India–Mozambique relations are the bilateral relations between India and Mozambique. India has a high commissioner in Maputo and Mozambique has a high commissioner in New Delhi.

==History==

Arabic geographer Al-Idrisi (12th century) noted Indian settlements at Sofala and describes that settlements incorporated several towns, including Sayuna, which was;
medium in size and its inhabitants are a collection of people from Hind [India], Zunuj [Mogadishu according to Trimingham] and others….
— Al-Idrisi

The Indian state of Goa and Mozambique as a whole were both former Portuguese colonies.

==Economy==
Mumbai-based Videocon Industries is part of a consortium of companies exploring for hydrocarbons off the coast of Mozambique's northern Cabo Delgado Province. Videocon intends to import and sell Mozambican natural gas in India. India's coal companies are also closely involved with coal production in Mozambique.
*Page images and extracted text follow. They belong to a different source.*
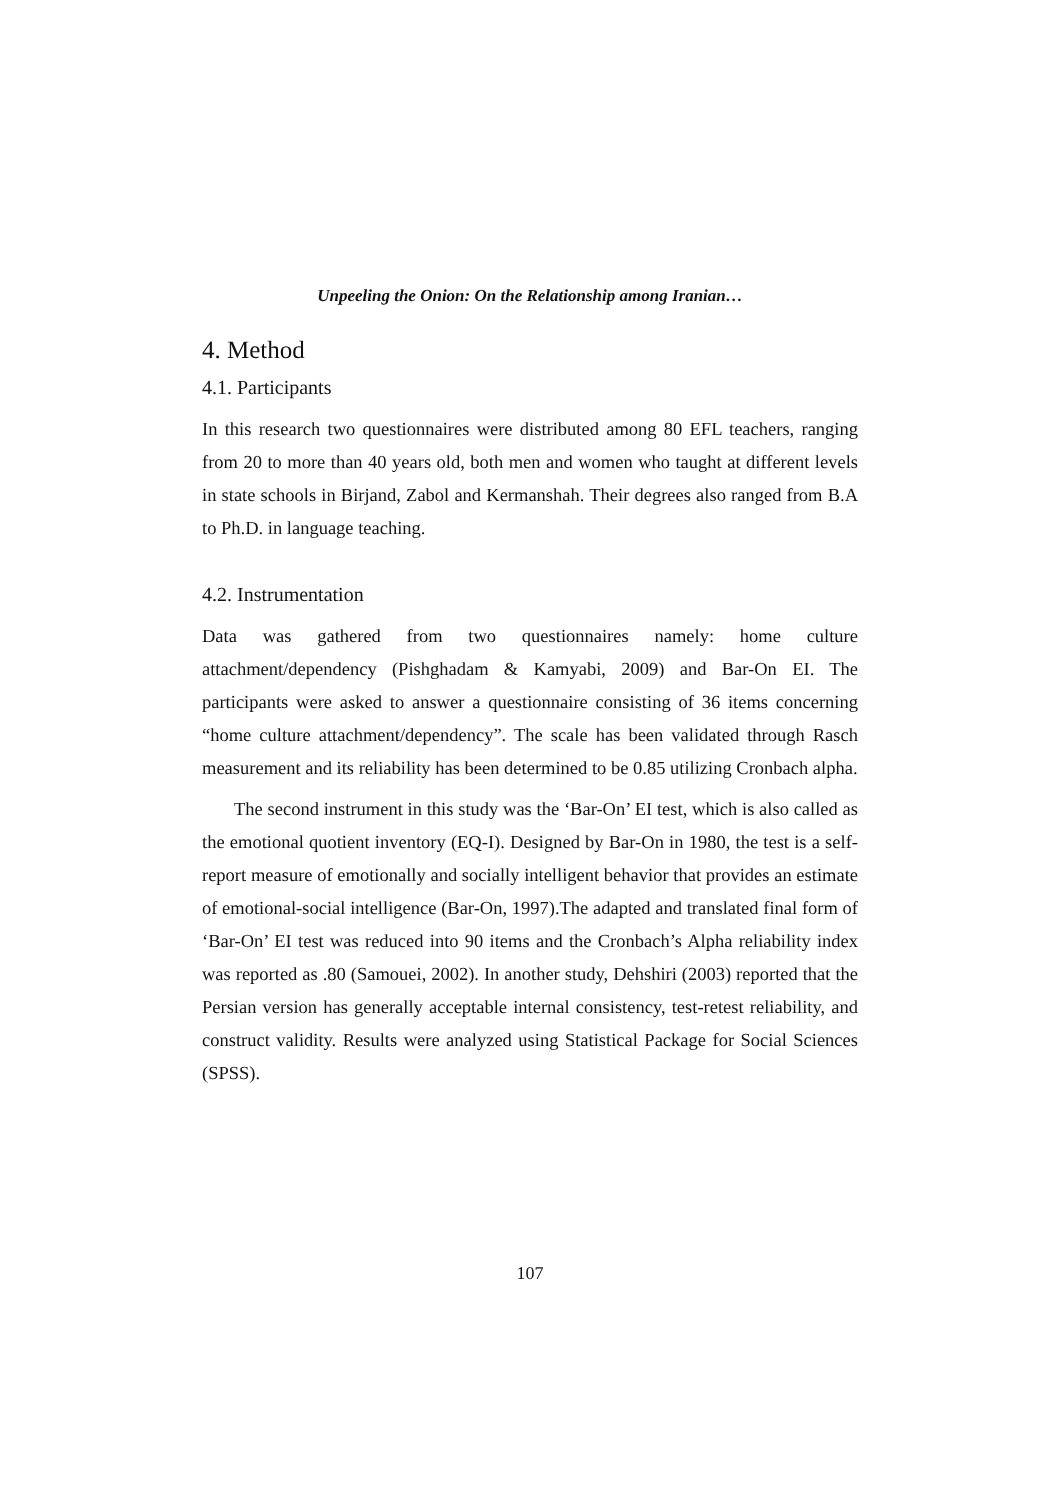Unpeeling the Onion: On the Relationship among Iranian…
4. Method
4.1. Participants
In this research two questionnaires were distributed among 80 EFL teachers, ranging from 20 to more than 40 years old, both men and women who taught at different levels in state schools in Birjand, Zabol and Kermanshah. Their degrees also ranged from B.A to Ph.D. in language teaching.
4.2. Instrumentation
Data was gathered from two questionnaires namely: home culture attachment/dependency (Pishghadam & Kamyabi, 2009) and Bar-On EI. The participants were asked to answer a questionnaire consisting of 36 items concerning “home culture attachment/dependency”. The scale has been validated through Rasch measurement and its reliability has been determined to be 0.85 utilizing Cronbach alpha.
The second instrument in this study was the ‘Bar-On’ EI test, which is also called as the emotional quotient inventory (EQ-I). Designed by Bar-On in 1980, the test is a self-report measure of emotionally and socially intelligent behavior that provides an estimate of emotional-social intelligence (Bar-On, 1997).The adapted and translated final form of ‘Bar-On’ EI test was reduced into 90 items and the Cronbach’s Alpha reliability index was reported as .80 (Samouei, 2002). In another study, Dehshiri (2003) reported that the Persian version has generally acceptable internal consistency, test-retest reliability, and construct validity. Results were analyzed using Statistical Package for Social Sciences (SPSS).
107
A Memorandum of Understanding regarding cooperation in the area of renewable energy was signed during Mozambique President Filipe Jacinto Nyusi's visit to India on 5 August 2015.

==Military cooperation==
In September 1986, India was asked to provide technical assistance and security forces to protect the Beira Corridor. Zimbabwe President Robert Mugabe asked for the deployment of a squadron of Indian Air Force Mig-21 aircraft with Indian pilots to provide air cover for the corridor: half the aircraft were to be based in Harare and half in Chimoio, Mozambique. But Rajiv Gandhi decided that deployment of the Indian Air Force to Mozambique was too much of a reversal of India's public stance against the overseas deployment of Indian forces or carried too much risk for India. New Delhi may have decided instead to secretly provide assistance to the Mozambique through providing what has been called 'a small naval presence' in Mozambique waters.

The two states also work closely on issues of security, especially maritime safety in the Indian Ocean; in June 2011, government ministers met and agreed to work together on the issue. In 2010, the Indian Navy rescued a Mozambican vessel from pirates. In 2012, the Indian Navy agreed to commence antipiracy patrols in the Mozambique Channel, apparently without prior consultation with South Africa.

Indian Navy has berthing rights in Mozambique. When Cyclone Idai hit Mozambique, India diverted three ships of the Indian Navy to provide assistance. The ships INS Sujata, ICGS Sarathi and INS Shardul rescued 192 people and provided medical assistance to 1,381 people. Fourth ship INS Magar joined in by bringing relief materials. Helicopters from the ship made sorties conducting aerial survey helping the disaster management efforts and dropped food, water and medical supplies in cyclone hit areas.